## Document
— begin —

Terms and Conditions

Allgemeine Liefer- und Zahlungsbedingungen

§1 General Provisions – Scope of Application

These Terms and Conditions apply to all current and future business relationships.

Consumers, as defined in these Terms and Conditions, are natural persons with whom a business relationship is established, provided that such persons are not engaged in a commercial or self-employed professional activity.

“Businesses” as defined in these Terms and Conditions are natural persons, legal entities, or partnerships with legal capacity with whom a business relationship is established and who act in the course of a commercial or self-employed professional activity.

“Customer,” as defined in these Terms and Conditions, refers to both consumers and entrepreneurs.

Any deviating, conflicting, or supplementary general terms and conditions shall not become part of this contract, even if known, unless their validity is expressly agreed to in writing.

§2 Conclusion of the Contract

Our offers are subject to change. We reserve the right to make technical changes as well as changes in shape, color, and/or weight within reasonable limits. The information, drawings, illustrations, technical data, and descriptions of weight, dimensions, and performance contained in brochures, catalogs, price lists, and similar materials are non-binding unless we expressly designate them as binding.

By placing an order for goods, the customer makes a binding declaration of intent to purchase the ordered goods.

Orders cannot be canceled 3 days after they are received. Orders that have already been accepted cannot be canceled under any circumstances.

— end —

## Data provided
— begin —

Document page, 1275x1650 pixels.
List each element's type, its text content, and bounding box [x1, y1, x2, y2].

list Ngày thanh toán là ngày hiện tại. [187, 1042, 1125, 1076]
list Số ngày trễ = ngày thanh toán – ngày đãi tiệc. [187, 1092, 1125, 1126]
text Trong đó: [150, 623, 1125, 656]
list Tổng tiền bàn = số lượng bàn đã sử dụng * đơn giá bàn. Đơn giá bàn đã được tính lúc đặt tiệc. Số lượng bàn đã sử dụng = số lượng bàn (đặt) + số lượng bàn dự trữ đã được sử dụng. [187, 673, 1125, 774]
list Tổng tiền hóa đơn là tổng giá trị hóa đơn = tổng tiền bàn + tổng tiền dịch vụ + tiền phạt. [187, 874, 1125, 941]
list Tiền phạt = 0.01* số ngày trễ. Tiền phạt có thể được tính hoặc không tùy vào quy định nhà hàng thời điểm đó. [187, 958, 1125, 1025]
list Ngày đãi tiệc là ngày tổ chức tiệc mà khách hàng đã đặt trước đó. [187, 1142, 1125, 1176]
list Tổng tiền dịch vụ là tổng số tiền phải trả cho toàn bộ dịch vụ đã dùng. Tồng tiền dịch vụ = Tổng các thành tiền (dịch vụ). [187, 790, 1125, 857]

— end —

## Set of tasks
1 – Change the terms and conditions text starting with "Consumers, as defined" and going on through "in a commercial or self-employed professional activity." so that "natural persons" becomes "individuals".
2 – Arrange the lines of the entry describing the Vietnamese document page as a JSON list of strings, one string per line, with blank lines omitted.
The terms and conditions and the entries were written independently of each other.

## Answers by task
1 –
Consumers, as defined in these Terms and Conditions, are individuals with whom a business relationship is established, provided that such persons are not engaged in a commercial or self-employed professional activity.

2 –
[
  "Document page, 1275x1650 pixels.",
  "List each element's type, its text content, and bounding box [x1, y1, x2, y2].",
  "list Ngày thanh toán là ngày hiện tại. [187, 1042, 1125, 1076]",
  "list Số ngày trễ = ngày thanh toán – ngày đãi tiệc. [187, 1092, 1125, 1126]",
  "text Trong đó: [150, 623, 1125, 656]",
  "list Tổng tiền bàn = số lượng bàn đã sử dụng * đơn giá bàn. Đơn giá bàn đã được tính lúc đặt tiệc. Số lượng bàn đã sử dụng = số lượng bàn (đặt) + số lượng bàn dự trữ đã được sử dụng. [187, 673, 1125, 774]",
  "list Tổng tiền hóa đơn là tổng giá trị hóa đơn = tổng tiền bàn + tổng tiền dịch vụ + tiền phạt. [187, 874, 1125, 941]",
  "list Tiền phạt = 0.01* số ngày trễ. Tiền phạt có thể được tính hoặc không tùy vào quy định nhà hàng thời điểm đó. [187, 958, 1125, 1025]",
  "list Ngày đãi tiệc là ngày tổ chức tiệc mà khách hàng đã đặt trước đó. [187, 1142, 1125, 1176]",
  "list Tổng tiền dịch vụ là tổng số tiền phải trả cho toàn bộ dịch vụ đã dùng. Tồng tiền dịch vụ = Tổng các thành tiền (dịch vụ). [187, 790, 1125, 857]"
]